Am 10. Juli 2023 erhielt der Banker schließlich eine ordentliche Kündigung, die beklagte Bank mit der Anfang Mai getroffenen Entscheidung begründet wurde, den Bereich umzustrukturieren. Den Ausführungen ihres Anwalts zufolge seien die Aufgaben der Abteilung so weit reduziert worden, dass sie von einem Vorstandsmitglied und einem Trader wahrgenommen werden konnten. Nach Darstellung der Bank war der Kläger zuvor mit der Betreuung der Kunden der Abteilung Loan Trading betraut gewesen, was dieser jedoch bestreitet.

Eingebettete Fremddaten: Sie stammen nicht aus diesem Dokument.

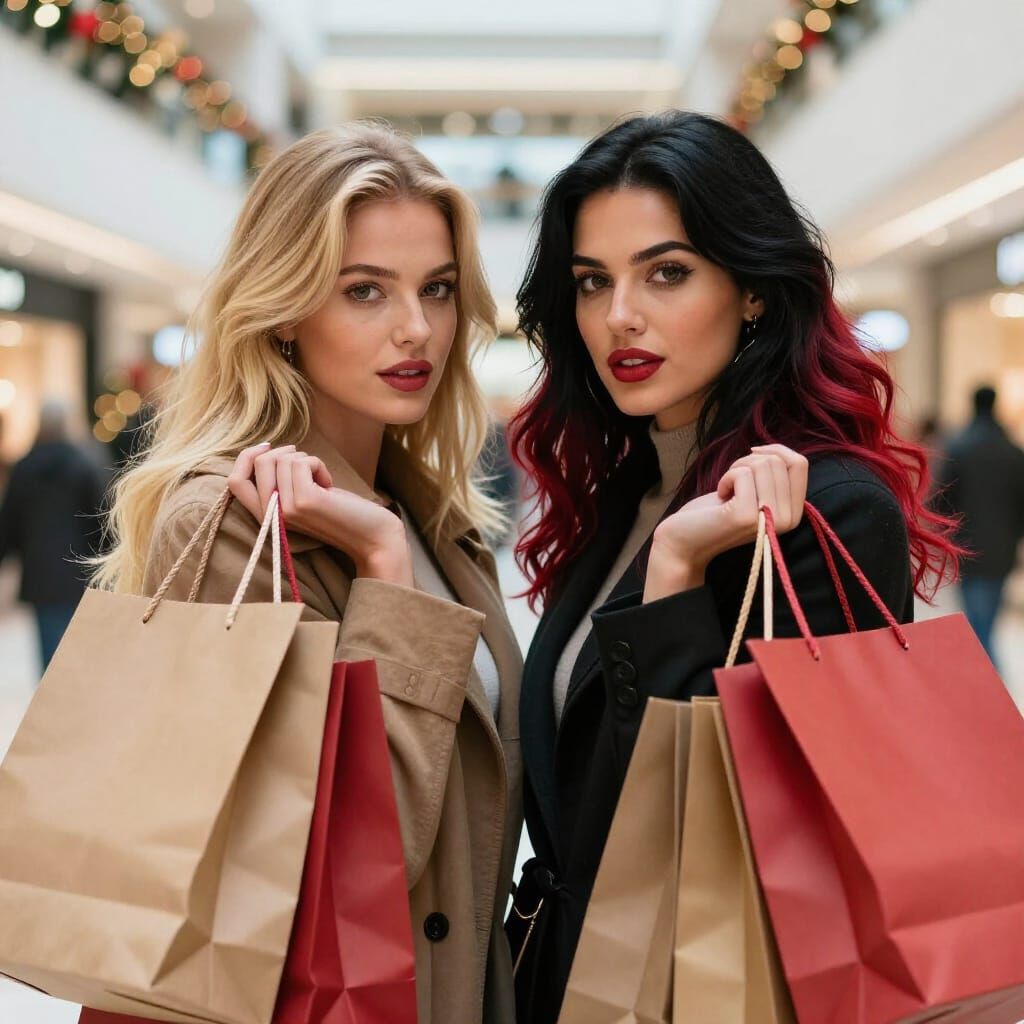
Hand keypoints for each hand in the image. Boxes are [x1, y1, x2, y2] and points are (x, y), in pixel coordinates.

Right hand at [227, 443, 413, 585]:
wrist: (371, 536)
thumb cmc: (339, 511)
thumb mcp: (301, 494)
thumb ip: (280, 481)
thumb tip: (264, 450)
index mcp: (266, 516)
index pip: (234, 482)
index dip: (247, 457)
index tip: (268, 447)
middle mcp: (270, 516)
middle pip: (259, 463)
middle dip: (286, 453)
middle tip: (309, 467)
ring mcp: (285, 509)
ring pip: (281, 459)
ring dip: (306, 460)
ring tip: (321, 481)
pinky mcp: (303, 501)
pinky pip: (300, 461)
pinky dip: (317, 464)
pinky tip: (329, 484)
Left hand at [644, 444, 807, 602]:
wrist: (685, 540)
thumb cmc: (715, 512)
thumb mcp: (753, 491)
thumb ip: (773, 476)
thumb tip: (778, 449)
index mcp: (793, 513)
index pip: (800, 464)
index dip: (775, 450)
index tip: (752, 457)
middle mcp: (788, 520)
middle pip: (779, 461)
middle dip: (750, 461)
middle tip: (732, 481)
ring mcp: (769, 519)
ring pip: (763, 464)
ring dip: (737, 468)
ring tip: (726, 488)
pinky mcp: (747, 516)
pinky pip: (743, 474)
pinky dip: (726, 477)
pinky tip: (720, 495)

Gegen die Kündigung zog der Banker vor Gericht. Statt auf die Mobbingvorwürfe hob seine Anwältin jedoch darauf ab, dass die Kündigung sozial ungerechtfertigt gewesen sei. Sie beantragte außerdem festzustellen, dass das Arbeitsverhältnis über den 31.1.2024 hinaus weiterbesteht, und die Bank zu verurteilen, den Kläger bis zum rechtskräftigen Abschluss des Verfahrens zu beschäftigen.
Keine betriebsbedingten Gründe
Wie aus der schriftlich ergangenen Entscheidung hervorgeht, war der Banker zumindest teilweise erfolgreich. Der Kündigungsschutzantrag sei nicht nur zulässig, sondern auch begründet. Da es der Bank nicht gelungen war, die unternehmerische Entscheidung nachvollziehbar darzustellen, stellte die Kammer keine betriebsbedingten Gründe für die Kündigung fest.
Mit dem Antrag festzustellen, dass das Arbeitsverhältnis über den 31. Januar hinaus fortbesteht, scheiterte der Kläger jedoch. Da dieser nicht dargelegt habe, dass weitere Kündigungen drohten, fehle das erforderliche Feststellungsinteresse. Auch den Weiterbeschäftigungsantrag lehnte die Kammer ab. Die Begründung: Er sei nicht hinreichend bestimmt, weil der Kläger nicht habe verdeutlichen können, was der konkrete Inhalt seiner Tätigkeit für die Bank gewesen sei.
Als für den Kläger nachteilig erwies sich im Zusammenhang mit der geforderten Weiterbeschäftigung auch, dass seine tatsächliche Funktion unklar geblieben sei. Es fehle an einer konkreten Einordnung in der Organisation.
Die Bank scheiterte hingegen mit ihrem Antrag, das Arbeitsverhältnis aufzulösen. „Es ist nicht ersichtlich, welche Gründe einer den Betriebszwecken dienlichen Zusammenarbeit entgegenstehen sollen“, heißt es in dem Urteil.
Kein Risikoträger
Der geminderte Kündigungsschutz komme nicht zum Tragen, weil es sich beim Kläger nicht um einen Risikoträger gehandelt habe. Es sei nicht ersichtlich, ob es sich beim Loan Trading tatsächlich um einen wesentlichen Geschäftsbereich der Bank handele. Zudem reiche die Ansiedlung der Stelle im Organigramms nicht aus, um zu begründen, dass die Tätigkeit unmittelbar der Geschäftsführung nachgeordnet sei. Ein Risikoträger sei nur, wer tatsächlich Einfluss auf das Risikoprofil nehmen könne.